I’d largely forgotten the pleasures of vignettes over the last few years, and probably wouldn’t have revisited the form at all if I hadn’t been working full time. But two strange thing happened once I started writing flash fiction on my commute: first, I started finishing things.

Second, I was having fun for the first time in years, writing in a way that was disconnected from the eventual success and failure of the piece for the first time in years. 

And the thing about finishing things that are fun? It makes it easier to do more. What started as six minutes of scribbling on an index card while driving to work soon became those six minutes plus ten spare minutes during my lunch break, which meant I was finishing twice as often and thinking about what I could do with the stories once I’d typed them up. 

More importantly, I was working my way through ideas I’d had a decade ago and never got around to finishing, which did wonders for my self-narrative around writing and feeling perpetually behind.

By the time I was four days in, and close to hitting the twelve-vignette mark I’d set as my target for the week, you can see how hungry I was to simply get this done. I wrote four vignettes in a single day, and probably the best of the one’s I drafted this week, and doubled the word count of the previous day in one fell swoop.

All because I was having fun, and I could see the path to a clear and achievable win.

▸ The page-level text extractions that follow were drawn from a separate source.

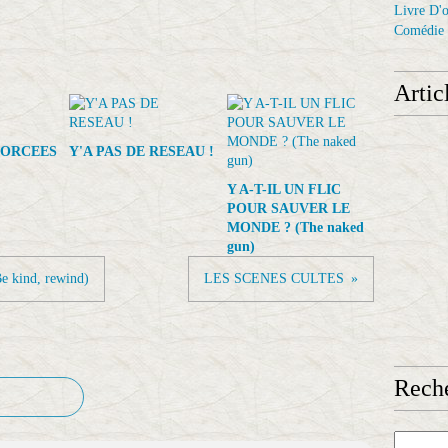
Livre D'o
Comédie
Artic
FORCEES
Y'A PAS DE RESEAU !
Y A-T-IL UN FLIC
POUR SAUVER LE
MONDE ? (The naked
gun)
ind, rewind)
LES SCENES CULTES
Reche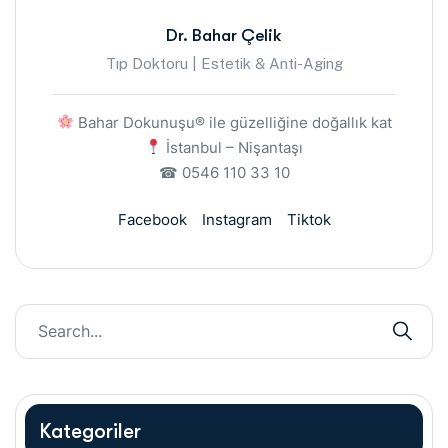
Dr. Bahar Çelik
Tıp Doktoru | Estetik & Anti-Aging
Bahar Dokunuşu® ile güzelliğine doğallık kat
İstanbul – Nişantaşı
☎ 0546 110 33 10
Facebook
Instagram
Tiktok
Kategoriler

And while writing here in the gap between Xmas and New Year is basically productivity on easy mode—I’m on leave and not besieged by major commitments or stressors—the notion that I just finished twelve stories and started a thirteenth at the tail end of a year where I published no original fiction for the first time in over a decade is a big thing.  

In a pinch, I could have these bundled and out as a stand-alone chapbook by New Year. I could submit a stream of stories to markets for the first few months of the year, and maybe pick up some publications. I could release an original story to my newsletter list every month, and thank folks for signing up.

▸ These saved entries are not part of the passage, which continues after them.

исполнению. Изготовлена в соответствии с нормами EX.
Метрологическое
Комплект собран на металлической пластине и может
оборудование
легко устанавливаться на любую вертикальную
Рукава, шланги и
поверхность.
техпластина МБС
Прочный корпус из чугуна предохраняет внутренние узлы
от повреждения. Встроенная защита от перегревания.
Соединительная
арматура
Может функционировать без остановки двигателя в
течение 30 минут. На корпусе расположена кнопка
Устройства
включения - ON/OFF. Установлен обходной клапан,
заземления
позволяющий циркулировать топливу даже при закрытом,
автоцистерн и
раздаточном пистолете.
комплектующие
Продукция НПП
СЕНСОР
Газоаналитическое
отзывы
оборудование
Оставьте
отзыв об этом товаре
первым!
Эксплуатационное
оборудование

At this stage, I’m doing none of these things, but I’m predicating the decision on tactical choices about the best use of the work rather than failure to produce. 

And that’s not a thing I’ve been able to say for…well, years now. 

Many, many years.

TELLING MYSELF A STORY BY TELLING STORIES

So the four-vignettes-an-issue goal I’m setting myself with the monthly Digest is as much about rewriting the stories I’m telling myself about writing as the stories I’m telling all of you. It’s a narrative of steady wins, having fun with form, and trying new ideas. Using vignettes as R&D when the occasional tale explodes into something longer (as one of these did) or a character/concept catches reader attention and earns itself a revisit.

It’s also a narrative of control within the writing itself, pushing to find ways I can bring a concept home inside of  1000 to 1500 words. Re-engaging with the discipline of conveying detail in short bursts, hinting at larger world, and finding an ending.

And I’m hoping that when I move on to my next batch of tasks — writing the short stories — that sense of precision and control stays with me as I focus on nailing a concept in four or five scenes instead of one.

If you’ve been in a writing slump — or if the story you’re telling yourself about writing bears more than a passing resemblance to the negative one I’ve been carrying, given everything that’s going on — I can recommend taking a gander at Kowal’s process and the way it breaks down story goals and intent by sentence level for a tightly written flash story.

You probably won’t follow it exactly — Lord knows I don’t — but busting out a quick win or two just might be the kick start you need to challenge the story you’re telling yourself.